S'inventer un « voisin sympathique »

L’orignal et les gendarmes de la GRC n’ont pas suffi à attirer les touristes durant la grande dépression. De toute évidence, le temps était venu de refaire l’image du Canada.

Écrit par Philip Goldring

Mis en ligne le 10 juin 2020

La grande dépression a été une période inquiétante pour l’industrie touristique au Canada. De 1929 à 1933, les revenus issus du tourisme ont chuté de plus de moitié, et même les visites dans les parcs nationaux vedettes ont stagné.

Dès 1934, c’est une industrie déjà en transformation — la possession d’une voiture ayant ébranlé les vieilles habitudes qui reposaient sur les voyages en train et en bateau à vapeur, et sur les séjours dans les hôtels de villégiature — qui se retrouvait en situation de crise.

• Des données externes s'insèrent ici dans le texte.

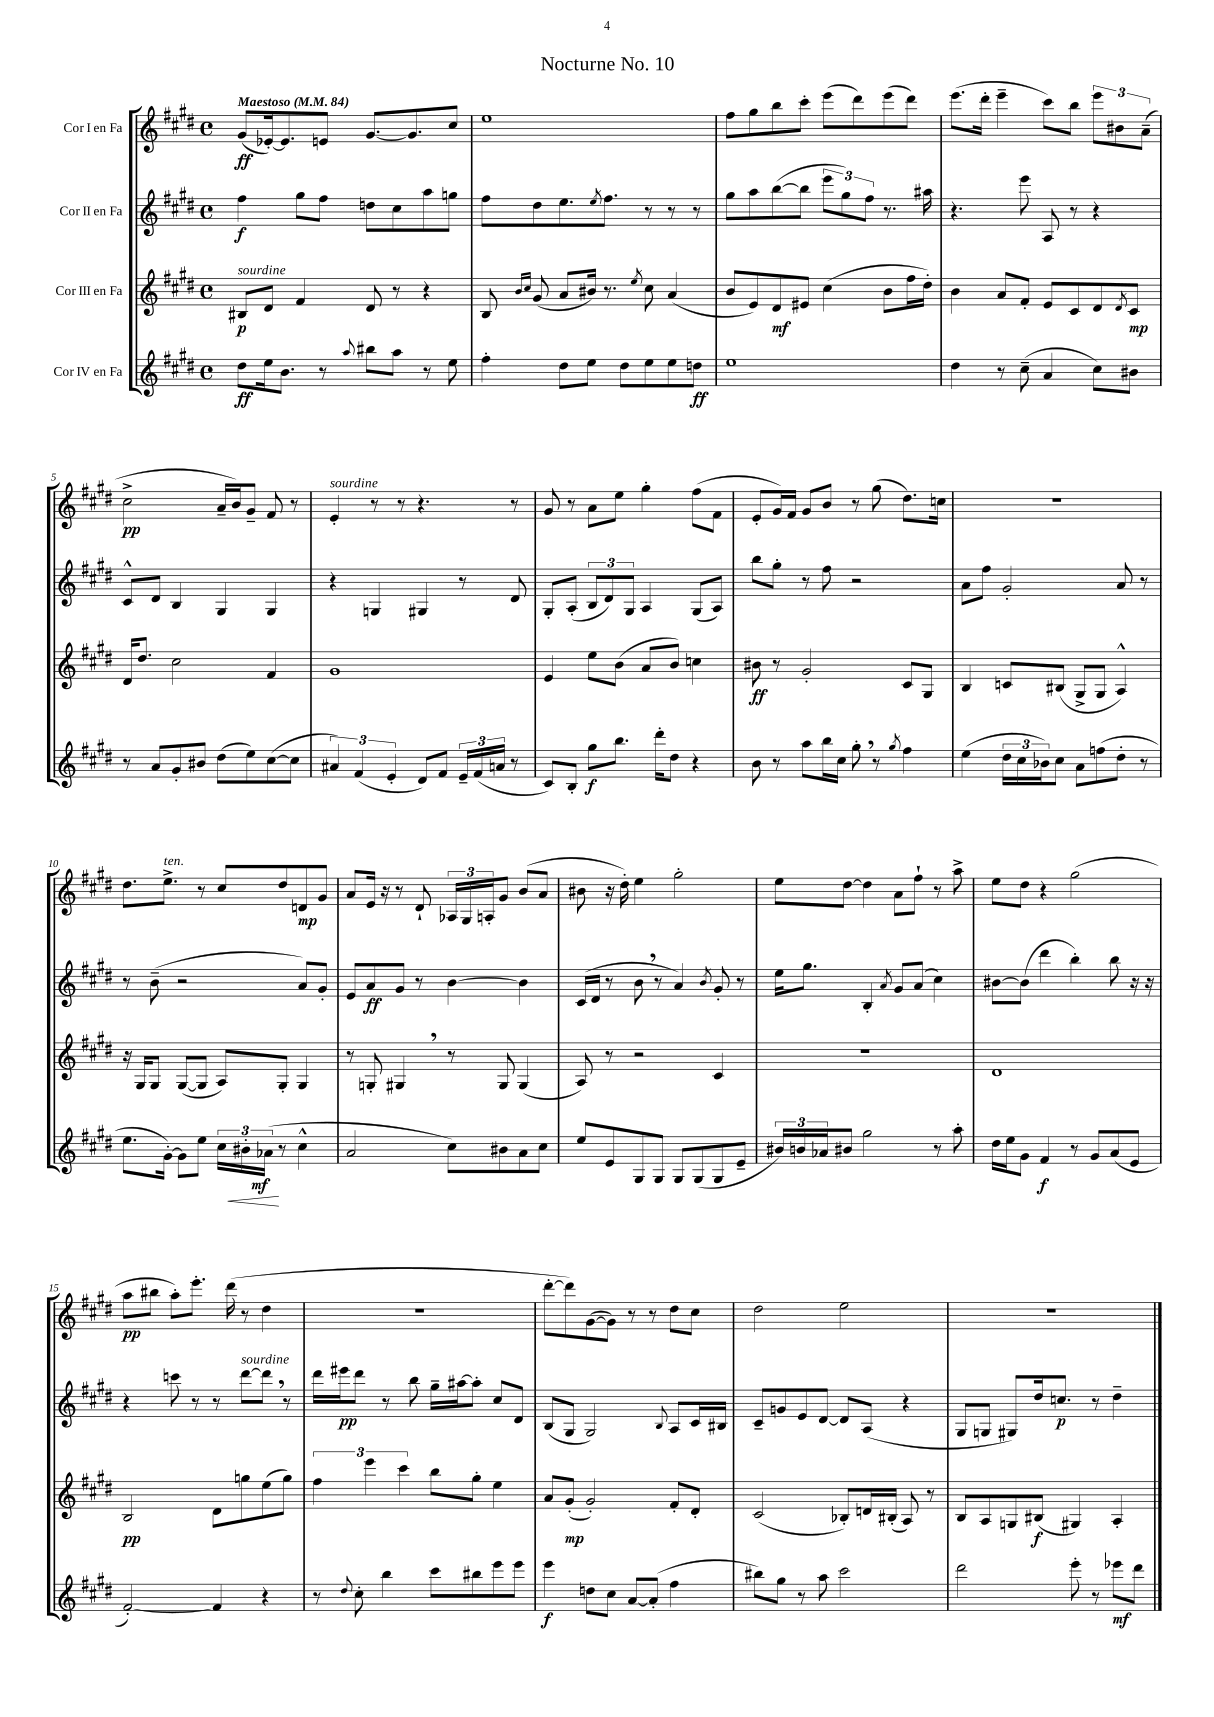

**kern	**dynam	**kern	**dynam	**kern	**dynam	**kern	**dynam
*part4	*part4	*part3	*part3	*part2	*part2	*part1	*part1
*staff4	*staff4	*staff3	*staff3	*staff2	*staff2	*staff1	*staff1
*I"Cor IV en Fa	*	*I"Cor III en Fa	*	*I"Cor II en Fa	*	*I"Cor I en Fa	*
*clefG2	*	*clefG2	*	*clefG2	*	*clefG2	*
*k[f#c#g#d#]	*	*k[f#c#g#d#]	*	*k[f#c#g#d#]	*	*k[f#c#g#d#]	*
*M4/4	*	*M4/4	*	*M4/4	*	*M4/4	*
*met(c)	*	*met(c)	*	*met(c)	*	*met(c)	*
*MM84	*	*MM84	*	*MM84	*	*MM84	*
=1	=1	=1	=1	=1	=1	=1	=1
!	!	!	!	!	!	!LO:TX:a:B:t=Maestoso	!
!	!	!LO:TX:a:i:t=sourdine	!	!	!	!	!
8dd#\L	ff	8B#X/L	p	4ff#\	f	(8g#/L	ff
16ee\k	.	8d#/J	.	.	.	[16e-X'/k)	.
8.b\J	.	.	.	.	.	8.e-/]	.
.	.	4f#/	.	8gg#\L	.	.	.
8r	.	.	.	8ff#\J	.	8en/J	.
8qqaa/	.	.	.	.	.	.	.
8bb#X\L	.	8d#/	.	8ddn\L	.	[8.g#/L	.
8aa\J	.	8r	.	8cc#\	.	.	.
.	.	.	.	.	.	8.g#/]	.
8r	.	4r	.	8aa\	.	.	.
8ee\	.	.	.	8ggn\J	.	8cc#/J	.
=2	=2	=2	=2	=2	=2	=2	=2
4ff#'\	.	8B/	.	8ff#\L	.	1ee	.
.	.	16qqb/LL	.	.	.	.	.
.	.	16qqcc#/JJ	.	.	.	.	.
.	.	(8g#/	.	8dd#\	.	.	.
8dd#\L	.	8a/L	.	8.ee\	.	.	.
8ee\J	.	16b#X/Jk)	.	.	.	.	.
.	.	.	.	8qee/	.	.	.
.	.	8.r	.	8.ff#\J	.	.	.
8dd#\L	.	.	.	.	.	.	.
.	.	8qee/	.	.	.	.	.
8ee\	.	8cc#\	.	8r	.	.	.
8ee\	.	(4a/	.	8r	.	.	.
8ddn\J	ff	.	.	8r	.	.	.
=3	=3	=3	=3	=3	=3	=3	=3
1ee	.	8b/L	.	8gg#\L	.	8ff#\L	.
.	.	8e/)	.	8aa\	.	8gg#\	.
.	.	8d#/	mf	([8bb\	.	8bb\	.
.	.	8e#X/J	.	8bb\J]	.	8ccc#'\J	.
.	.	(4cc#\	.	12eee\L	.	(8eee\L	.
.	.	.	.	12gg#\)	.	.	.
.	.	.	.	.	.	8ddd#\)	.
.	.	.	.	12ff#\J	.	.	.
.	.	8b\L	.	8.r	.	(8eee\	.
.	.	16ff#\L	.	.	.	8ddd#\J)	.
.	.	16dd#'\JJ)	.	16aa#X\	.	.	.
=4	=4	=4	=4	=4	=4	=4	=4
4dd#\	.	4b\	.	4.r	.	(8.eee\L	.
.	.	.	.	.	.	16ddd#'\Jk	.
8r	.	8a/L	.	.	.	4eee~\	.
(8cc#~\	.	8f#'/J	.	8eee\	.	.	.
4a/	.	8e/L	.	8A/	.	8ccc#\L)	.
.	.	8c#/	.	8r	.	8bb\J	.
8cc#\L)	.	8d#/	.	4r	.	12eee\L	.
.	.	.	.	.	.	12b#X\	.
.	.	8qd#/	.	.	.	.	.
8b#X\J	.	8c#/J	mp	.	.	.	.
.	.	.	.	.	.	(12a~\J	.
!!LO:LB:g=z
=5	=5	=5	=5	=5	=5	=5	=5
8r	.	16d#/KL	.	8c#^^/L	.	2cc#^\	pp
.	.	8.dd#/J	.	.	.	.	.
8a/L	.	.	.	8d#/J	.	.	.
8g#'/	.	2cc#\	.	4B/	.	.	.
8b#X/J	.	.	.	.	.	.	.
(8dd#\L	.	.	.	4G#/	.	16a~/LL	.
.	.	.	.	.	.	16b/J)	.
8ee\)	.	.	.	.	.	8g#~/J	.
([8cc#\	.	4f#/	.	4G#/	.	8f#/	.
8cc#\J]	.	.	.	.	.	8r	.
=6	=6	=6	=6	=6	=6	=6	=6
!	!	!	!	!	!	!LO:TX:a:i:t=sourdine	!
6a#X/)	.	1g#	.	4r	.	4e'/	.
(6f#/	.	.	.	.	.	.	.
.	.	.	.	4Gn/	.	8r	.
6e'/	.	.	.	.	.	.	.
.	.	.	.	.	.	8r	.
8d#/L)	.	.	.	4G#X/	.	4.r	.
8f#/J	.	.	.	.	.	.	.
24e~/LL	.	.	.	8r	.	.	.
(24f#/	.	.	.	.	.	.	.
24an/JJ	.	.	.	.	.	.	.
8r	.	.	.	8d#/	.	8r	.
=7	=7	=7	=7	=7	=7	=7	=7
8c#/L)	.	4e/	.	8G#'/L	.	8g#/	.
8B'/J	.	.	.	(8A'/J	.	8r	.
8gg#\L	f	8ee\L	.	12B/L	.	8a\L	.
.	.	.	.	12d#/)	.	.	.
8.bb\J	.	(8b\J	.	.	.	8ee\J	.
.	.	.	.	12G#/J	.	.	.
.	.	8a/L	.	4A/	.	4gg#'\	.
16ddd#'\KL	.	.	.	.	.	.	.
8dd#\J	.	8b/J)	.	.	.	.	.
4r	.	4ccn\	.	(8G#/L	.	(8ff#\L	.
.	.	.	.	8A/J)	.	8f#\J	.
=8	=8	=8	=8	=8	=8	=8	=8
8b\	.	8b#X\	ff	8bb\L	.	8e'/L	.
8r	.	8r	.	8gg#'\J	.	16g#/L)	.
.	.	.	.	.	.	16f#/JJ	.
8aa\L	.	2g#'/	.	8r	.	8g#/L	.
16bb\L	.	.	.	8ff#\	.	8b/J	.
16cc#\JJ	.	.	.	.	.	.	.
8gg#',\	.	.	.	2r	.	8r	.
8r	.	.	.	.	.	(8gg#\	.
8qgg#/	.	.	.	.	.	.	.
4ff#\	.	8c#/L	.	.	.	8.dd#\L)	.
.	.	8G#/J	.	.	.	.	.
.	.	.	.	.	.	16ccn\Jk	.
=9	=9	=9	=9	=9	=9	=9	=9
(4ee\	.	4B/	.	8a\L	.	1r	.
.	.	.	.	8ff#\J	.	.	.
24dd#\LL	.	8cn/L	.	2g#'/	.	.	.
24cc#\	.	.	.	.	.	.	.
24b-X\J)	.	.	.	.	.	.	.
8cc#\J	.	(8B#X/J	.	.	.	.	.
8a\L	.	8G#^/L	.	.	.	.	.
(8ffn\	.	8G#/J	.	.	.	.	.
8dd#'\J	.	4A^^/)	.	8a/	.	.	.
8r	.	.	.	8r	.	.	.
!!LO:LB:g=z
=10	=10	=10	=10	=10	=10	=10	=10
8.ee\L	.	16r	.	8r	.	8.dd#\L	.
.	.	16G#/KL	.	.	.	.	.
.	.	8G#/J	.	(8b~\	.	.	.
!	!	!	!	!	!	!LO:TX:a:i:t=ten.	!
[16g#'\Jk)	.	.	.	.	.	8.ee^\J	.
8g#\L]	.	([8G#/L	.	2r	.	.	.
8ee\J	.	8G#/J]	.	.	.	8r	.
24cc#\LL	.	8A/L)	.	.	.	8cc#/L	.
!	!LO:HP:b	!	!	!	!	!	!
24b#X'\	<	.	.	.	.	.	.
(24a-X\JJ	mf	.	.	.	.	.	.
8r	[	8G#'/J	.	.	.	8dd#/	.
4cc#^^\	.	4G#/	.	8a/L)	.	8dn/	mp
.	.	.	.	8g#'/J	.	8g#/J	.
=11	=11	=11	=11	=11	=11	=11	=11
2a/	.	8r	.	8e/L	.	8a/L	.
.	.	8Gn'/	.	8a/	ff	16e/Jk	.
.	.	.	.	.	.	16r	.
.	.	4G#X,/	.	8g#/J	.	8r	.
.	.	.	.	8r	.	8d#`/	.
8cc#\L)	.	8r	.	[4b\	.	24A-X/LL	.
.	.	.	.	.	.	24G#/	.
.	.	.	.	.	.	24An'/J	.
8b#X\	.	8G#/	.	.	.	8g#/J	.
8a\	.	(4G#/	.	4b\]	.	(8b/L	.
8cc#\J	.	.	.	.	.	8a/J	.
=12	=12	=12	=12	=12	=12	=12	=12
8ee/L	.	8A/)	.	(16c#/LL	.	8b#X\	.
.	.	.	.	16d#/JJ	.	.	.
8e/	.	8r	.	8r	.	16r	.
.	.	.	.	.	.	16dd#'\)	.
8G#/	.	2r	.	8b,\	.	4ee\	.
8G#/J	.	.	.	8r	.	.	.
8G#/L	.	.	.	4a/)	.	2gg#'\	.
(8G#/	.	.	.	.	.	.	.
.	.	.	.	8qb/	.	.	.
8G#/	.	4c#/	.	8g#'/	.	.	.
8e~/J	.	.	.	8r	.	.	.
=13	=13	=13	=13	=13	=13	=13	=13
24b#X/LL)	.	1r	.	16ee\KL	.	8ee\L	.
24bn/	.	.	.	.	.	.	.
.	.	.	.	8.gg#\J	.	.	.
24a-X/J	.	.	.	.	.	.	.
8b#X/J	.	.	.	.	.	[8dd#\J	.
2gg#\	.	.	.	4B'/	.	4dd#\]	.
.	.	.	.	8qa/	.	.	.
.	.	.	.	8g#/L	.	8a\L	.
.	.	.	.	(8a/J	.	8ff#`\J	.
8r	.	.	.	4cc#\)	.	8r	.
8aa'\	.	.	.	.	.	8aa^\	.
=14	=14	=14	=14	=14	=14	=14	=14
16dd#\LL	.	1d#	.	[8b#X\L	.	8ee\L	.
16ee\J	.	.	.	.	.	.	.
8g#\J	.	.	.	(8b#\J]	.	8dd#\J	.
4f#/	f	.	.	4ddd#\	.	4r	.
8r	.	.	.	4bb'\)	.	(2gg#\	.
8g#/L	.	.	.	.	.	.	.
(8a/	.	.	.	8bb\	.	.	.
8e/J	.	.	.	16r	.	.	.
.	.	.	.	16r	.	.	.
!!LO:LB:g=z
=15	=15	=15	=15	=15	=15	=15	=15
[2f#'/)	.	2B/	pp	4r	.	8aa\L	pp
.	.	.	.	.	.	8bb#X\J	.
.	.	.	.	8cccn\	.	8aa'\L)	.
.	.	.	.	8r	.	8.eee'\J	.
4f#/]	.	8d#\L	.	8r	.	.	.
.	.	.	.	.	.	(16ddd#\	.
!	!	!	!	!LO:TX:a:i:t=sourdine	!	!	!
.	.	8ggn\	.	[8ddd#\L	.	8r	.
4r	.	(8ee\	.	8ddd#,\J]	.	4dd#\	.
.	.	8gg\J)	.	8r	.	.	.
=16	=16	=16	=16	=16	=16	=16	=16
8r	.	6ff#\	.	16ddd#\LL	.	1r	.
.	.	.	.	16eee#X\J	pp	.	.
8qqdd#/	.	.	.	.	.	.	.
8cc#'\	.	.	.	8ddd#\J	.	.	.
.	.	6eee\	.	.	.	.	.
4bb\	.	.	.	8r	.	.	.
.	.	6ccc#\	.	.	.	.	.
.	.	.	.	8bb\	.	.	.
8ccc#\L	.	8bb\L	.	16gg#~\LL	.	.	.
.	.	.	.	[16aa#X\J	.	.	.
8bb#X\	.	8gg#'\J	.	8aa#'\J]	.	.	.
8eee\	.	4ee\	.	8cc#/L	.	.	.
8eee\J	.	.	.	8d#/J	.	.	.
=17	=17	=17	=17	=17	=17	=17	=17
4eee\	f	8a/L	.	(8B/L	.	[8ddd#'\L	.
.	.	(8g#'/J	mp	8G#/J	.	8ddd#\])	.
8ddn\L	.	2g#'/)	.	2G#/)	.	([8g#\	.
8cc#\J	.	.	.	.	.	8g#\J])	.
[8a/L	.	.	.	.	.	8r	.
(8a'/J]	.	.	.	.	.	8r	.
.	.	.	.	8qqB/	.	.	.
4ff#\	.	8f#'/L	.	8A/L	.	8dd#\L	.
.	.	8d#'/J	.	16c#/L	.	8cc#\J	.
.	.	.	.	16B#X/JJ	.	.	.
=18	=18	=18	=18	=18	=18	=18	=18
8bb#X\L)	.	(2c#/	.	8c#~/L	.	2dd#\	.
8gg#\J	.	.	.	8gn/	.	.	.
8r	.	.	.	8e/	.	.	.
8aa\	.	.	.	[8d#/J	.	.	.
2ccc#\	.	8B-X'/L)	.	8d#/L]	.	2ee\	.
.	.	16dn/L	.	(8A/J	.	.	.
.	.	(16B#X'/JJ	.	.	.	.	.
.	.	8A/)	.	4r	.	.	.
.	.	8r	.	.	.	.	.
=19	=19	=19	=19	=19	=19	=19	=19
2ddd#\	.	8B/L	.	8G#/L	.	1r	.
.	.	8A/	.	8Gn/J	.	.	.
.	.	8Gn/	.	8G#X/L)	.	.	.
.	.	(8B#X/J	f	16dd#/k	.	.	.
.	.	.	.	8.ccn/J	p	.	.
8eee'\	.	4G#X/)	.	.	.	.	.
8r	.	.	.	8r	.	.	.
8eee-X\L	mf	4A'/	.	4dd#~\	.	.	.
8ddd#\J	.	.	.	.	.	.	.
==	==	==	==	==	==	==	==
*-	*-	*-	*-	*-	*-	*-	*-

Inquiets, les Canadiens ont demandé la tenue d’une enquête publique, qui a été confiée au Sénat en 1934. Comme prévu, le Comité spécial sur le tourisme a recommandé des mesures incitatives — un programme d’urgence prévoyant des dépenses publiques dans les parcs, les autoroutes et la publicité.

Selon le rapport du comité, le programme devait respecter « l’application juste et raisonnable des règlements ainsi que le bien-être et la dignité de l’ensemble du pays ».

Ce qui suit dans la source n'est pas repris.